» **TASK INSTRUCTIONS**:
Determine which lines of the records include the word "Created", and copy them.

» **GIVEN ENTRIES**:
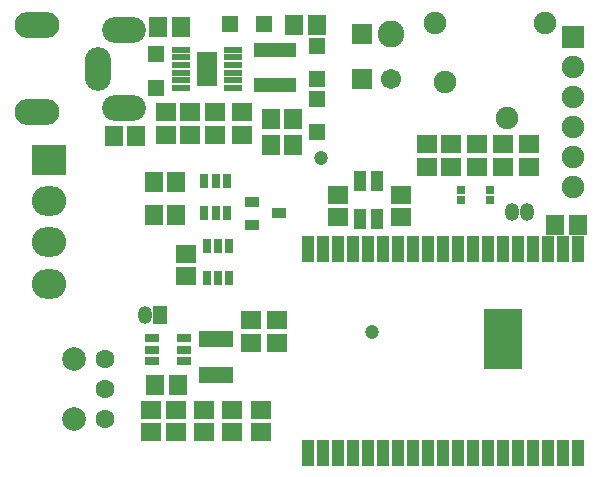
<source format=gbr>
G04 DipTrace 3.3.1.3*
G04 TopMask.gbr*
%MOIN*%
G04 #@! TF.FileFunction,Soldermask,Top*
G04 #@! TF.Part,Single*
%ADD51C,0.08905*%
%ADD88C,0.047402*%
%ADD90R,0.126142X0.204882*%
%ADD92R,0.043465X0.086772*%
%ADD94C,0.078898*%
%ADD96C,0.06315*%
%ADD98R,0.031654X0.051339*%
%ADD100R,0.071024X0.118268*%
%ADD102R,0.06315X0.019843*%
%ADD108R,0.051339X0.031654*%
%ADD112R,0.027717X0.027717*%
%ADD114R,0.04937X0.033622*%
%ADD116R,0.114331X0.053307*%
%ADD118R,0.14189X0.051339*%
%ADD122O,0.047402X0.059213*%
%ADD124R,0.047402X0.059213*%
%ADD130O,0.114331X0.098583*%
%ADD132R,0.114331X0.098583*%
%ADD134C,0.067402*%
%ADD136R,0.067402X0.067402*%
%ADD138R,0.074961X0.074961*%
%ADD140C,0.074961*%
%ADD142O,0.149764X0.086772*%
%ADD144O,0.086772X0.145827*%
%ADD146O,0.145827X0.086772*%
%ADD148R,0.039528X0.071024*%
%ADD152R,0.055276X0.055276*%
%ADD154R,0.059213X0.067087*%
%ADD156R,0.067087X0.059213*%
%FSLAX26Y26*%
G04*
G70*
G90*
G75*
G01*
G04 TopMask*
%LPD*%
D88*
X1463724Y1457008D3*
X1633016Y878268D3*
D156*
X1314118Y917638D3*
Y842835D3*
D154*
X920417Y1894016D3*
X995220D3*
D156*
X1026717Y1610551D3*
Y1535748D3*
D154*
X1373173Y1901890D3*
X1447976D3*
X1369236Y1500315D3*
X1294433D3*
X2243252Y1236535D3*
X2318055D3*
D156*
X2070024Y1429449D3*
Y1504252D3*
X1010969Y1138110D3*
Y1063307D3*
X1164512Y618425D3*
Y543622D3*
X1227504Y917638D3*
Y842835D3*
D154*
X909449Y700988D3*
X984252D3*
D156*
X1262937Y618425D3*
Y543622D3*
X1073961Y618425D3*
Y543622D3*
D154*
X845614Y1531811D3*
X770811D3*
D152*
X912543Y1803465D3*
Y1693228D3*
X1270811Y1905827D3*
X1160575D3*
X1447976Y1831024D3*
Y1720787D3*
Y1543622D3*
Y1653858D3*
D148*
X1593646Y1256220D3*
Y1382205D3*
X1648764Y1256220D3*
Y1382205D3*
D146*
X806244Y1626299D3*
D144*
X719630Y1756220D3*
D146*
X806244Y1886142D3*
D142*
X514906Y1901890D3*
Y1610551D3*
D140*
X2207819Y1909764D3*
X2081835Y1590866D3*
X1877110Y1712913D3*
X1841677Y1909764D3*
D138*
X2302307Y1862520D3*
D140*
Y1762520D3*
Y1662520D3*
Y1562520D3*
Y1462520D3*
Y1362520D3*
D136*
X1597585Y1721969D3*
D134*
X1696005D3*
D132*
X554276Y1453071D3*
D130*
Y1315276D3*
Y1177480D3*
Y1039685D3*
D124*
X925732Y935945D3*
D122*
X875732D3*
X2098764Y1279843D3*
X2148764D3*
D136*
X1597585Y1872362D3*
D51*
X1696005D3*
D118*
X1310181Y1819213D3*
Y1701102D3*
D116*
X1113331Y854646D3*
Y736535D3*
D114*
X1231441Y1311339D3*
Y1236535D3*
X1321992Y1273937D3*
D156*
X980524Y618425D3*
Y543622D3*
X895328D3*
Y618425D3*
X944039Y1610551D3*
Y1535748D3*
X1518843Y1334961D3*
Y1260157D3*
X1727504Y1334961D3*
Y1260157D3*
D154*
X1369236Y1586929D3*
X1294433D3*
D156*
X1197976Y1535748D3*
Y1610551D3*
X1109394Y1535748D3*
Y1610551D3*
D154*
X904669Y1268031D3*
X979472D3*
X904669Y1378268D3*
X979472D3*
D156*
X2156638Y1504252D3*
Y1429449D3*
X1983409D3*
Y1504252D3*
X1814118D3*
Y1429449D3*
X1896795D3*
Y1504252D3*
D112*
X2026717Y1350709D3*
Y1319213D3*
X1928291D3*
Y1350709D3*
D108*
X1006213Y782004D3*
Y819406D3*
Y856807D3*
X899913D3*
Y819406D3*
Y782004D3*
D102*
X995220Y1819213D3*
Y1793622D3*
Y1768031D3*
Y1742441D3*
Y1716850D3*
Y1691260D3*
X1168449D3*
Y1716850D3*
Y1742441D3*
Y1768031D3*
Y1793622D3*
Y1819213D3*
D100*
X1081835Y1755236D3*
D98*
Y1059370D3*
X1119236D3*
X1156638D3*
Y1165669D3*
X1119236D3*
X1081835D3*
D96*
X741283Y586929D3*
Y686929D3*
Y786929D3*
D94*
X638134Y586929D3*
Y786929D3*
D92*
X2318055Y1153858D3*
X2268055Y1154252D3*
X2218055D3*
X2168055D3*
X2118055D3*
X2068055D3*
X2018055D3*
X1968055D3*
X1918055D3*
X1868055D3*
X1818055D3*
X1768055D3*
X1718055D3*
X1668055D3*
X1668436Y476218D3*
X1718436D3*
X1768436D3*
X1818434D3*
X1868436D3*
X1418436D3*
X1468436D3*
X1518436D3*
X1568436D3*
X1618436D3*
X1918094Y476220D3*
X1968094D3*
X2018094D3*
X2068094D3*
X2118094D3*
X2168094D3*
X2218094D3*
X2268094D3*
X2318094D3*
D90*
X2069945Y853858D3*
D92*
X1618395Y1154248D3*
X1568395D3*
X1518395D3*
X1468395D3*
X1418395D3*
D98*
X1148764Y1382205D3*
X1111362D3*
X1073961D3*
Y1275906D3*
X1111362D3*
X1148764D3*
M02*

</source>
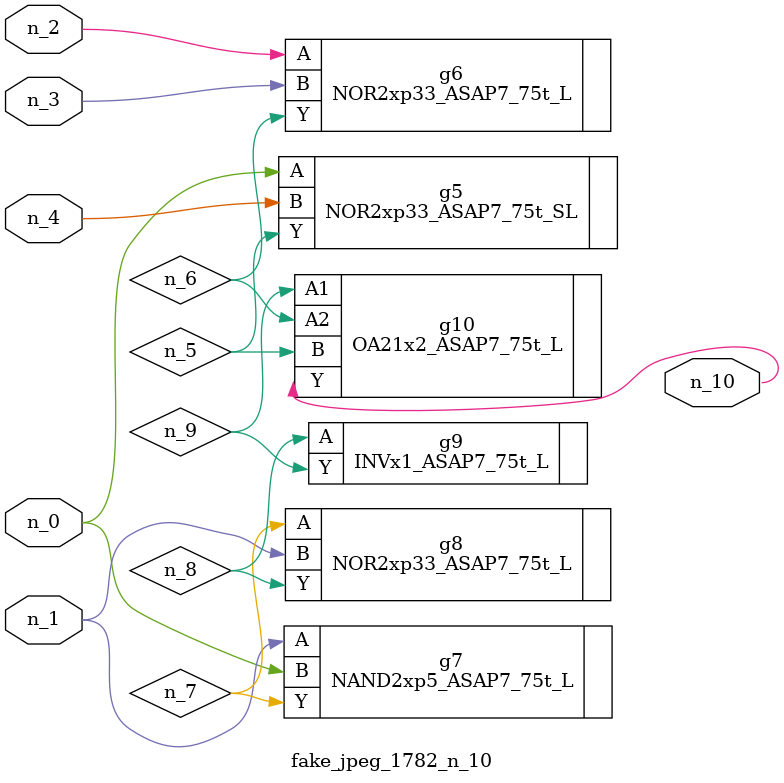
<source format=v>
module fake_jpeg_1782_n_10 (n_3, n_2, n_1, n_0, n_4, n_10);

input n_3;
input n_2;
input n_1;
input n_0;
input n_4;

output n_10;

wire n_8;
wire n_9;
wire n_6;
wire n_5;
wire n_7;

NOR2xp33_ASAP7_75t_SL g5 ( 
.A(n_0),
.B(n_4),
.Y(n_5)
);

NOR2xp33_ASAP7_75t_L g6 ( 
.A(n_2),
.B(n_3),
.Y(n_6)
);

NAND2xp5_ASAP7_75t_L g7 ( 
.A(n_1),
.B(n_0),
.Y(n_7)
);

NOR2xp33_ASAP7_75t_L g8 ( 
.A(n_7),
.B(n_1),
.Y(n_8)
);

INVx1_ASAP7_75t_L g9 ( 
.A(n_8),
.Y(n_9)
);

OA21x2_ASAP7_75t_L g10 ( 
.A1(n_9),
.A2(n_6),
.B(n_5),
.Y(n_10)
);


endmodule
</source>
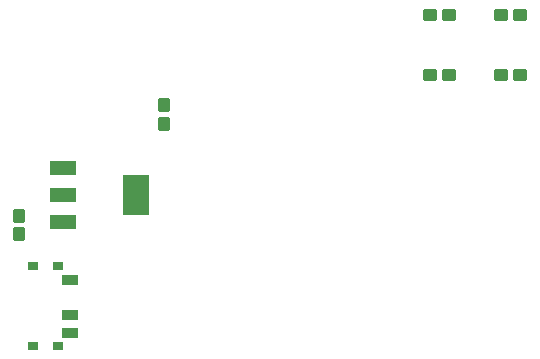
<source format=gbr>
%TF.GenerationSoftware,KiCad,Pcbnew,(7.0.0)*%
%TF.CreationDate,2024-03-24T20:48:38+02:00*%
%TF.ProjectId,p0wer EE3088,70307765-7220-4454-9533-3038382e6b69,rev?*%
%TF.SameCoordinates,Original*%
%TF.FileFunction,Paste,Top*%
%TF.FilePolarity,Positive*%
%FSLAX46Y46*%
G04 Gerber Fmt 4.6, Leading zero omitted, Abs format (unit mm)*
G04 Created by KiCad (PCBNEW (7.0.0)) date 2024-03-24 20:48:38*
%MOMM*%
%LPD*%
G01*
G04 APERTURE LIST*
G04 Aperture macros list*
%AMRoundRect*
0 Rectangle with rounded corners*
0 $1 Rounding radius*
0 $2 $3 $4 $5 $6 $7 $8 $9 X,Y pos of 4 corners*
0 Add a 4 corners polygon primitive as box body*
4,1,4,$2,$3,$4,$5,$6,$7,$8,$9,$2,$3,0*
0 Add four circle primitives for the rounded corners*
1,1,$1+$1,$2,$3*
1,1,$1+$1,$4,$5*
1,1,$1+$1,$6,$7*
1,1,$1+$1,$8,$9*
0 Add four rect primitives between the rounded corners*
20,1,$1+$1,$2,$3,$4,$5,0*
20,1,$1+$1,$4,$5,$6,$7,0*
20,1,$1+$1,$6,$7,$8,$9,0*
20,1,$1+$1,$8,$9,$2,$3,0*%
G04 Aperture macros list end*
%ADD10R,2.200000X1.200000*%
%ADD11R,2.200000X3.500000*%
%ADD12R,1.400000X0.900000*%
%ADD13R,0.850000X0.750000*%
%ADD14RoundRect,0.250000X-0.375000X-0.275000X0.375000X-0.275000X0.375000X0.275000X-0.375000X0.275000X0*%
%ADD15RoundRect,0.250000X0.275000X-0.375000X0.275000X0.375000X-0.275000X0.375000X-0.275000X-0.375000X0*%
%ADD16RoundRect,0.250000X-0.275000X0.375000X-0.275000X-0.375000X0.275000X-0.375000X0.275000X0.375000X0*%
G04 APERTURE END LIST*
D10*
%TO.C,U1*%
X118819999Y-66279999D03*
X118819999Y-68579999D03*
X118819999Y-70879999D03*
D11*
X125019999Y-68579999D03*
%TD*%
D12*
%TO.C,SW1*%
X119379999Y-75739999D03*
X119379999Y-78739999D03*
X119379999Y-80239999D03*
D13*
X118412999Y-74614999D03*
X116262999Y-74614999D03*
X118412999Y-81364999D03*
X116287999Y-81364999D03*
%TD*%
D14*
%TO.C,C6*%
X155880000Y-53340000D03*
X157480000Y-53340000D03*
%TD*%
%TO.C,C5*%
X155880000Y-58420000D03*
X157480000Y-58420000D03*
%TD*%
%TO.C,C4*%
X149860000Y-58420000D03*
X151460000Y-58420000D03*
%TD*%
%TO.C,C3*%
X149860000Y-53340000D03*
X151460000Y-53340000D03*
%TD*%
D15*
%TO.C,C2*%
X127375000Y-62560000D03*
X127375000Y-60960000D03*
%TD*%
D16*
%TO.C,C1*%
X115100000Y-70320000D03*
X115100000Y-71920000D03*
%TD*%
M02*

</source>
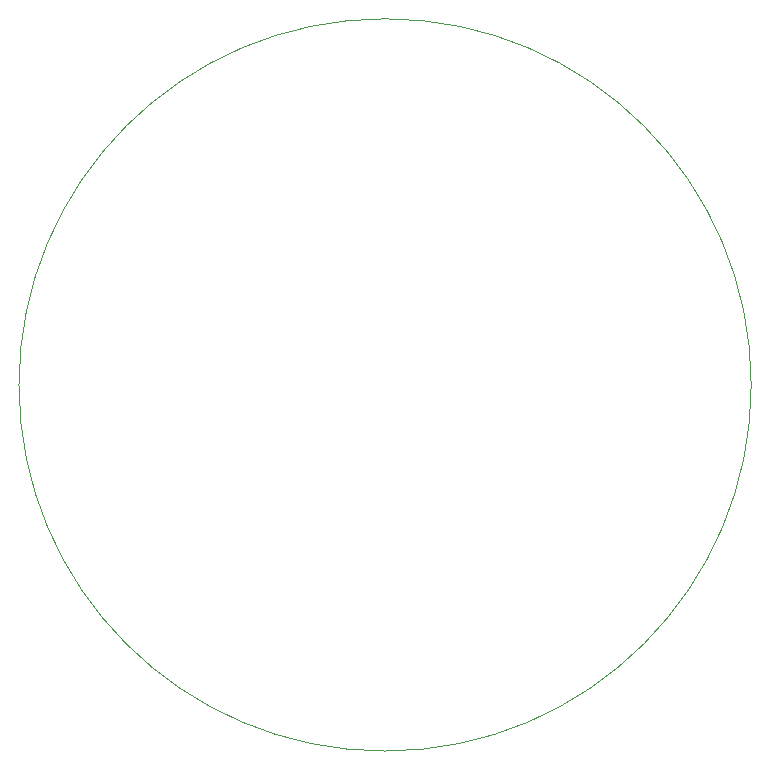
<source format=gbr>
G04 #@! TF.GenerationSoftware,KiCad,Pcbnew,5.0.2-bee76a0~70~ubuntu18.04.1*
G04 #@! TF.CreationDate,2018-11-28T17:48:58+01:00*
G04 #@! TF.ProjectId,AS5600_moveo_2_circ,41533536-3030-45f6-9d6f-76656f5f325f,rev?*
G04 #@! TF.SameCoordinates,Original*
G04 #@! TF.FileFunction,Profile,NP*
%FSLAX46Y46*%
G04 Gerber Fmt 4.6, Leading zero omitted, Abs format (unit mm)*
G04 Created by KiCad (PCBNEW 5.0.2-bee76a0~70~ubuntu18.04.1) date mié 28 nov 2018 17:48:58 CET*
%MOMM*%
%LPD*%
G01*
G04 APERTURE LIST*
%ADD10C,0.100000*%
G04 APERTURE END LIST*
D10*
X178675600Y-84620100D02*
G75*
G03X178675600Y-84620100I-31000000J0D01*
G01*
M02*

</source>
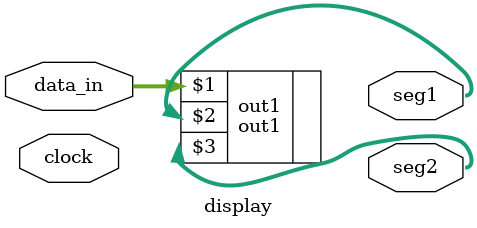
<source format=v>
module display(clock, data_in,seg1,seg2);
	input clock;
	input [6:0] data_in;
	output [3:0] seg1;
	output [3:0] seg2;
	out1 out1(data_in, seg1, seg2);
endmodule
</source>
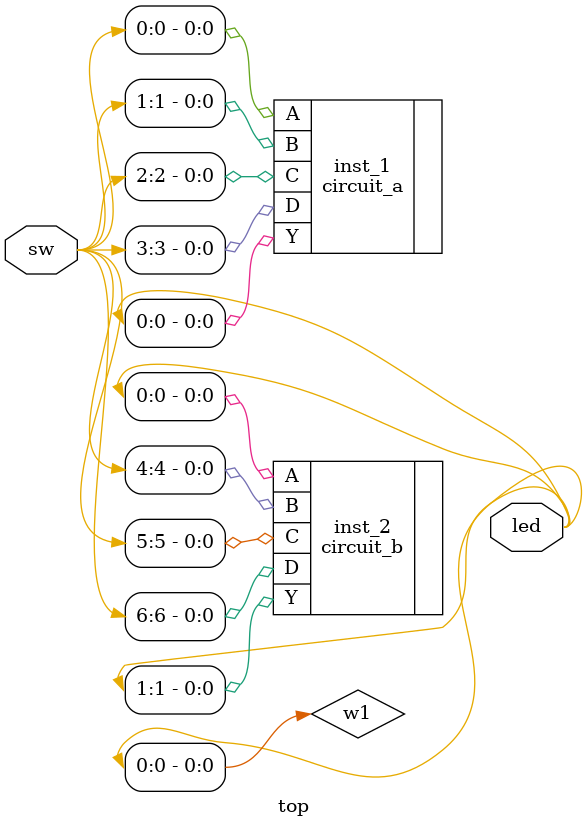
<source format=v>
module top( //Implement top level module
    input [6:0] sw,
    output [1:0] led
    //    output outputCircuitB //outputCircuitA, outputCircuitB

);

    circuit_a inst_1(
        .A(sw[0]),
        .B(sw[1]),
        .C(sw[2]),
        .D(sw[3]),
        .Y(led[0])
    );
        
        
    circuit_b inst_2(
        .A(w1),
        .B(sw[4]),
        .C(sw[5]),
        .D(sw[6]),
        .Y(led[1])
    );
    
    assign led[0]= w1;

endmodule


</source>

» **ANSWER FOR THIS EXERCISE**:
G04 Created by KiCad (PCBNEW (7.0.0)) date 2024-03-24 20:48:38*
G04 Created by KiCad (PCBNEW 5.0.2-bee76a0~70~ubuntu18.04.1) date mié 28 nov 2018 17:48:58 CET*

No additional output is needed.